-- Supplied passage start --
If Gov. John Hoeven didn't know that at the time he signed off on the
pheasant-season proposal, he certainly knows it now. Ditto for the
higher-ups in the North Dakota Game and Fish Department.

Familiar message

I'm a born-and-raised Minnesotan and even though I now live in
Grand Forks, I still do most of my hunting and fishing on the east
side of the Red. In other words, I don't feel I have a deeply seated
stake in the North Dakota pheasant issue.

I do, however, feel I have a stake in the viewpoints of Herald
outdoors page readers. And when they tell me they feel as if they've
been left out of the pheasant-season process, that neither Hoeven
nor the Game and Fish Department gave them a chance to voice
their concerns, I have an obligation to help get that message across.

It's a message I've heard on numerous occasions.

That's why we've covered the pheasant issue so extensively in the
Herald. And why we'll continue to devote efforts to covering not only
"Pheasantgate" and its eventual outcome (which remains uncertain),
but also access and other North Dakota hunting issues. For proof,
check out the four-part series on access that begins today on Page
1A. The series will continue each of the next three Sundays.
-- Supplied passage end --
-- Given records start --
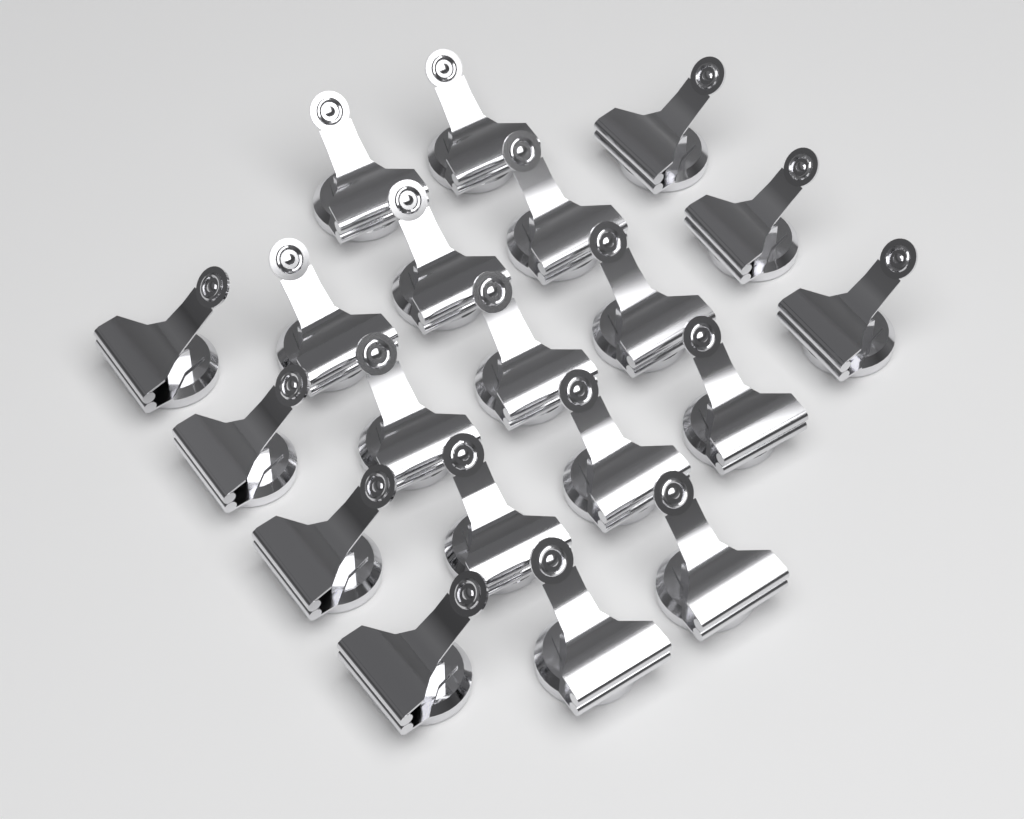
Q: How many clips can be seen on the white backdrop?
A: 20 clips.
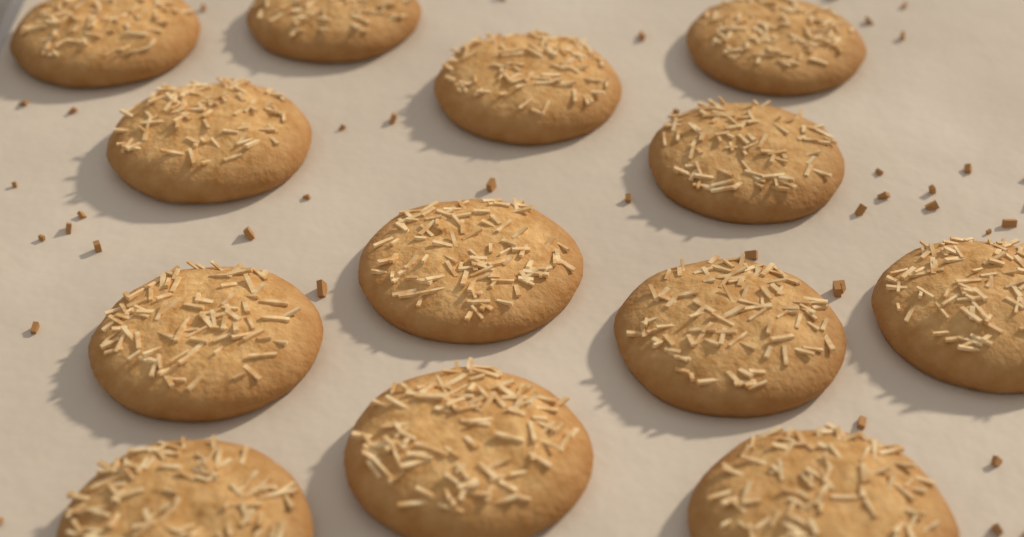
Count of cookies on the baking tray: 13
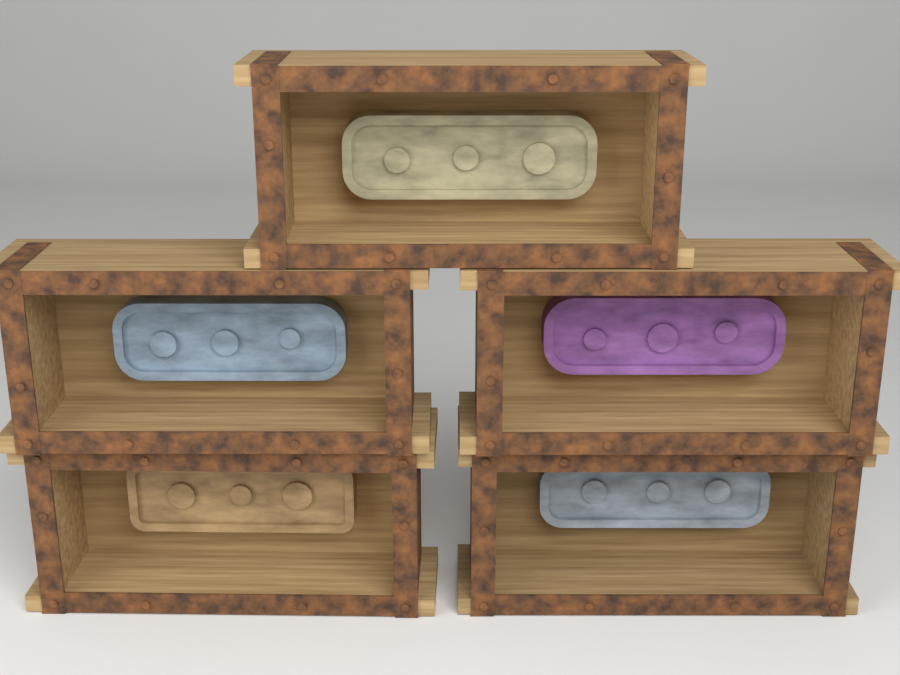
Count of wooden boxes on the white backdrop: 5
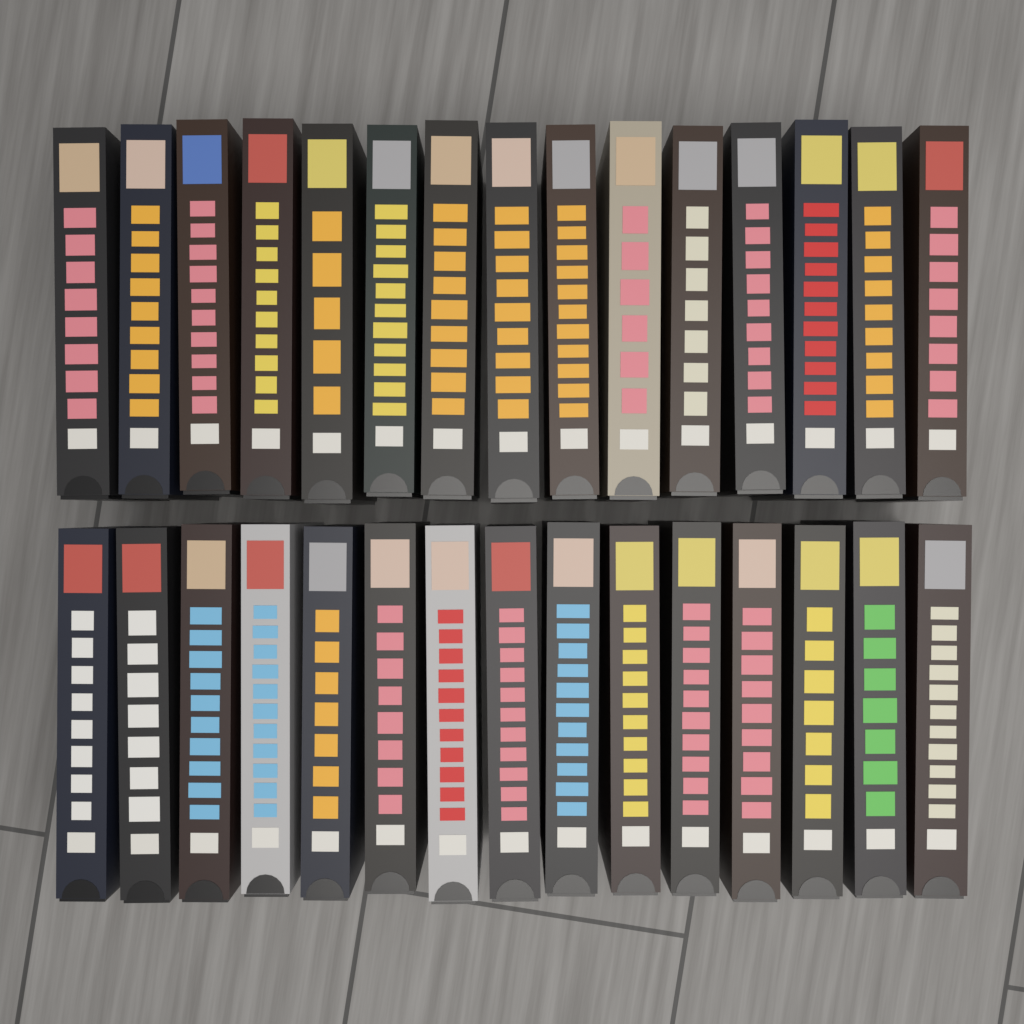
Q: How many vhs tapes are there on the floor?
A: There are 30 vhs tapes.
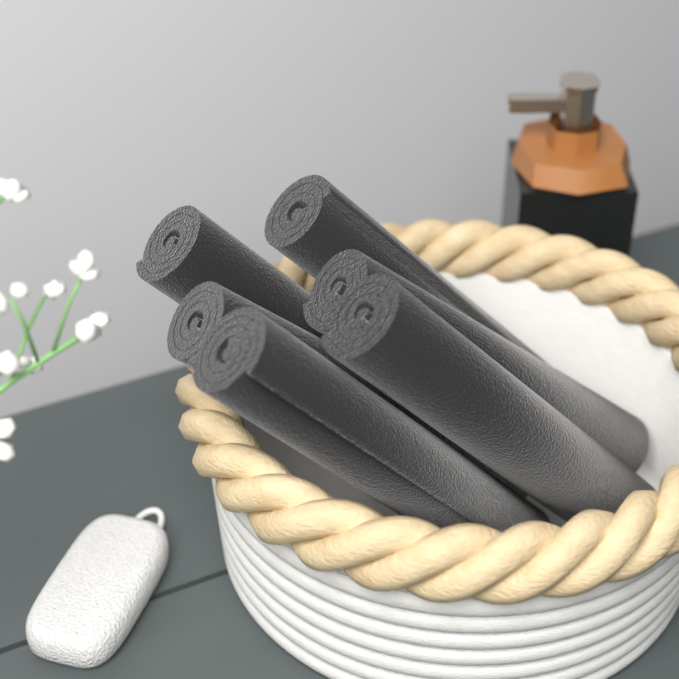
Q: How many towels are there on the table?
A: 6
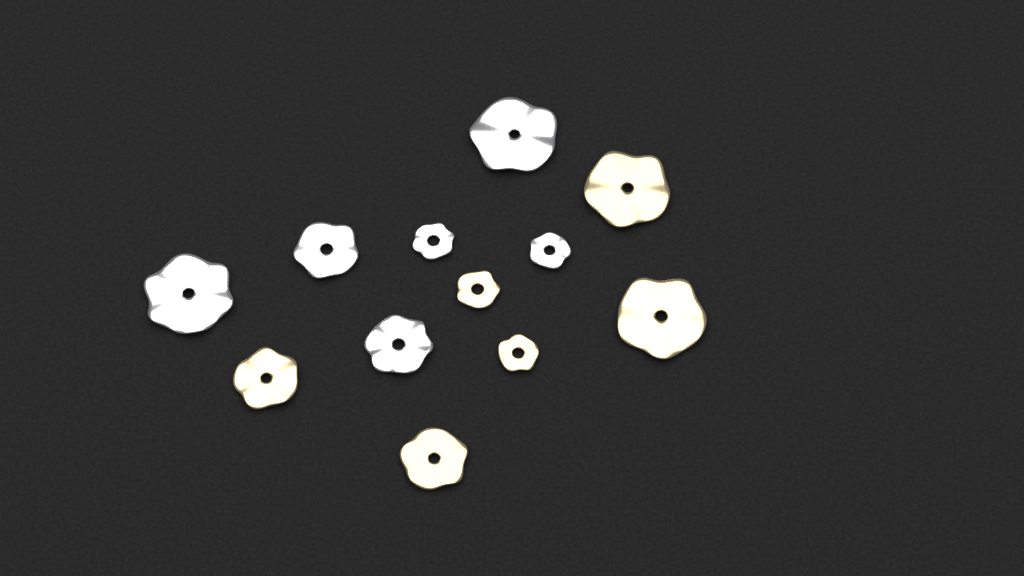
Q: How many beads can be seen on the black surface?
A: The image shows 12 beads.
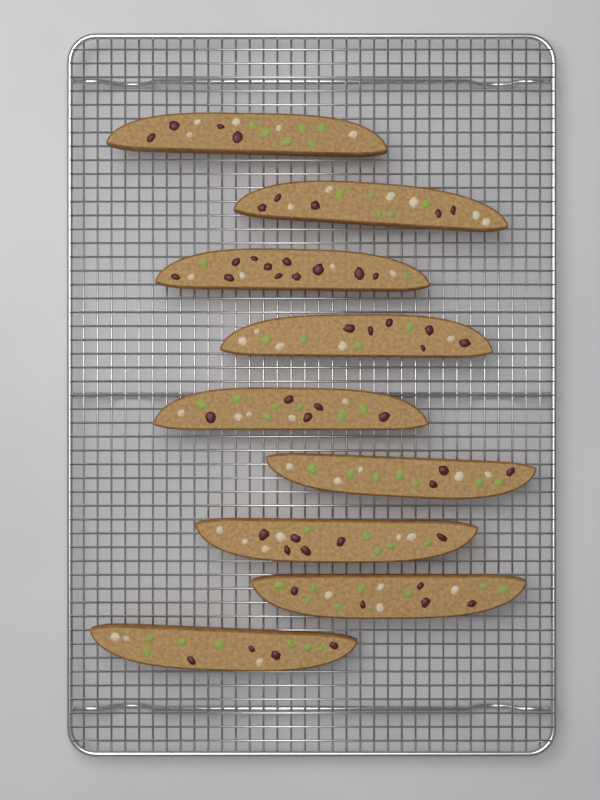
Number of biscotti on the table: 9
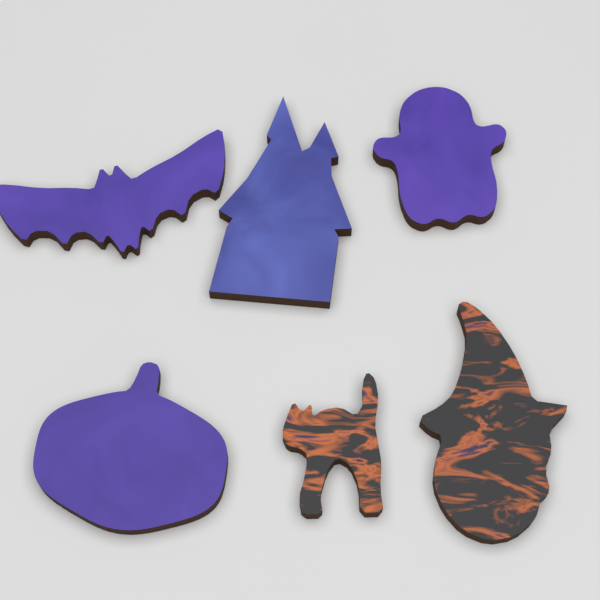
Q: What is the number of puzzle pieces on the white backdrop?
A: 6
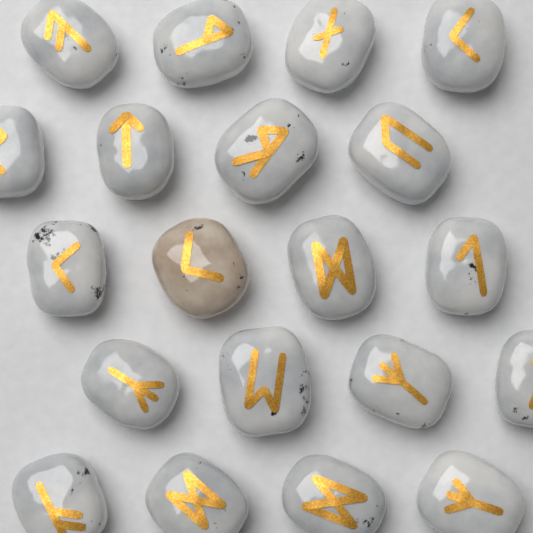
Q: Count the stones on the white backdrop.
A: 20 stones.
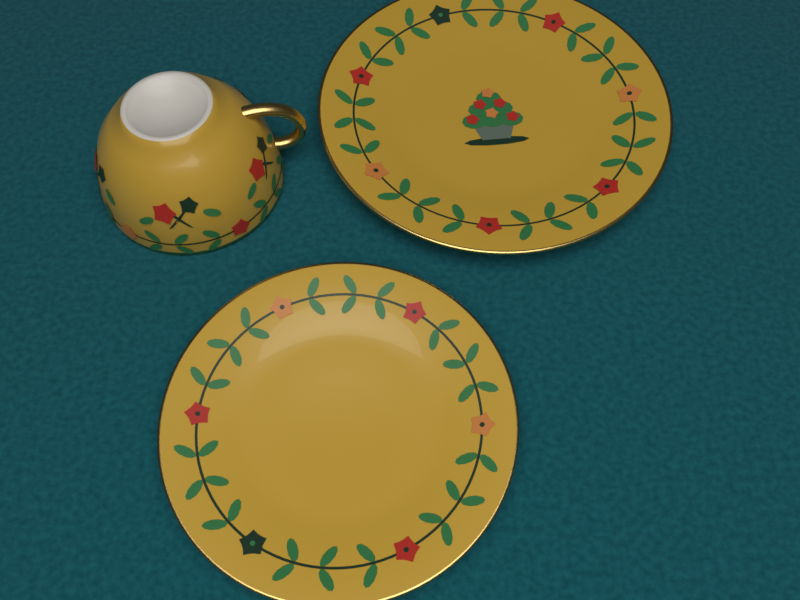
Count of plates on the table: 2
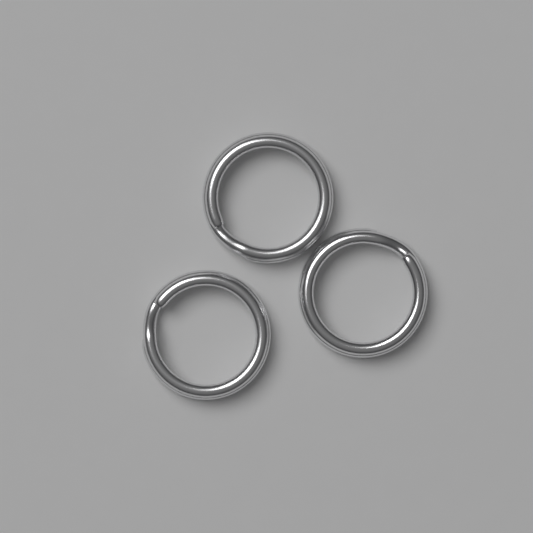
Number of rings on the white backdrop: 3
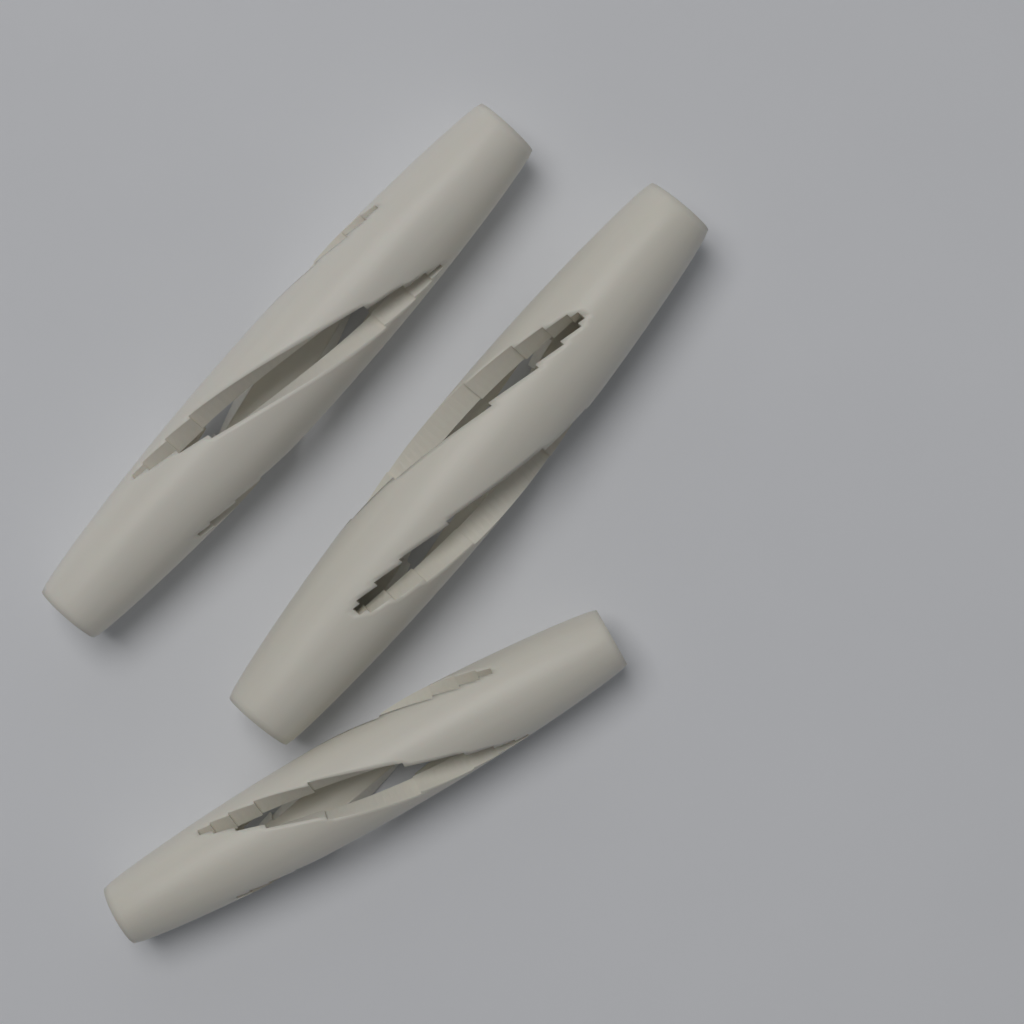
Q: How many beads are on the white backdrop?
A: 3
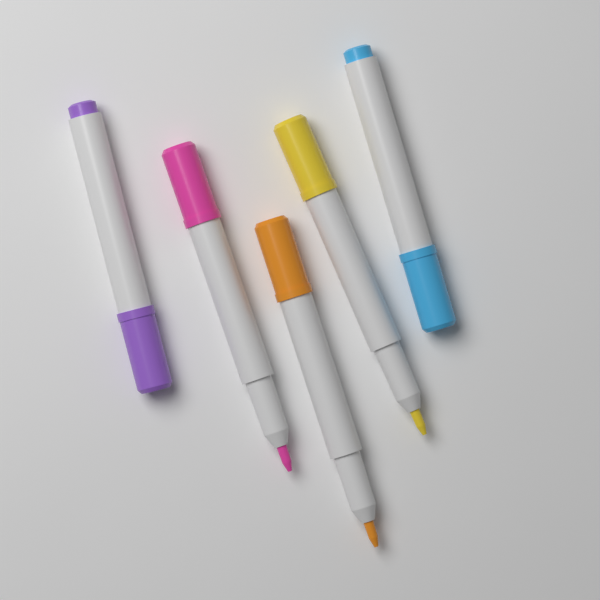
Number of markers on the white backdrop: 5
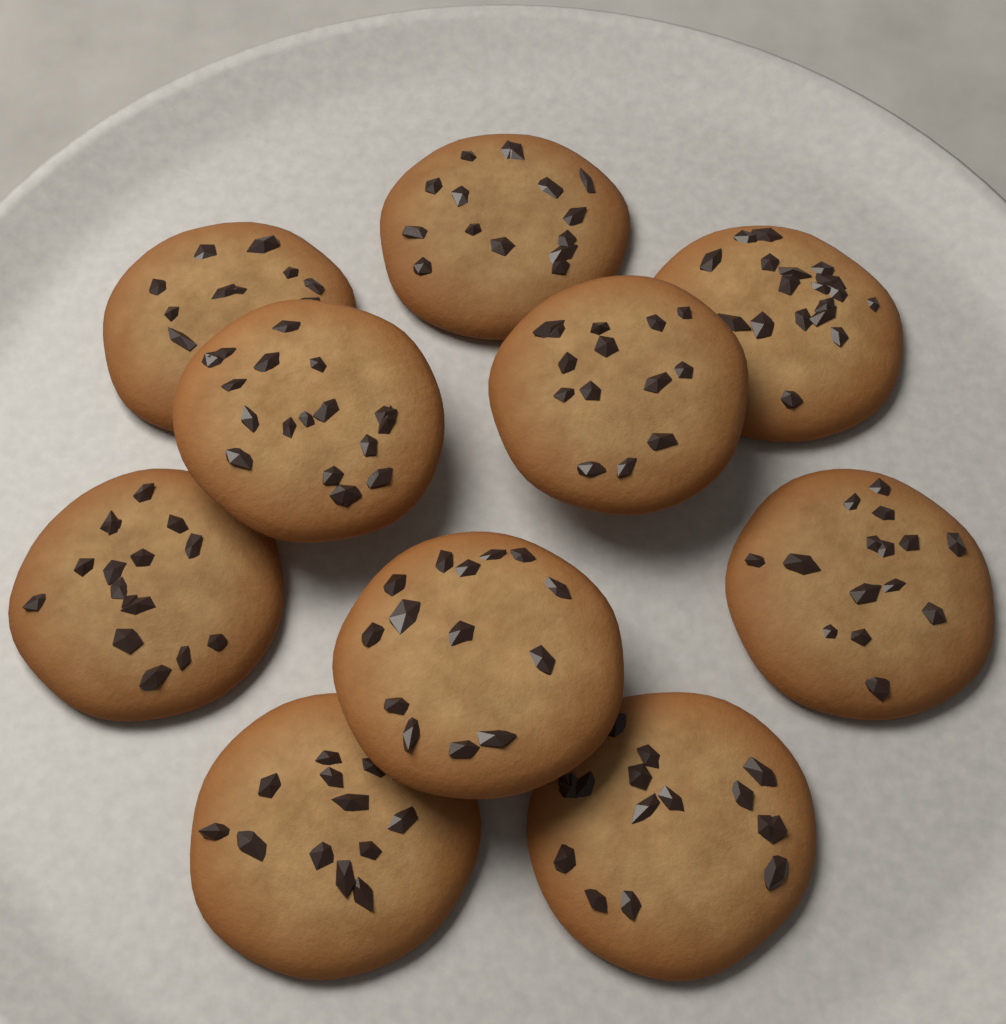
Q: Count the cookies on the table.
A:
-- Given records end --
Answer these questions from the passage on the North Dakota pheasant issue.
(a) In what city does the writer now live?
(b) On what page does the four-part series on access begin?
(c) For how many more Sundays will the series continue?

(a) Grand Forks
(b) Page 1A
(c) Three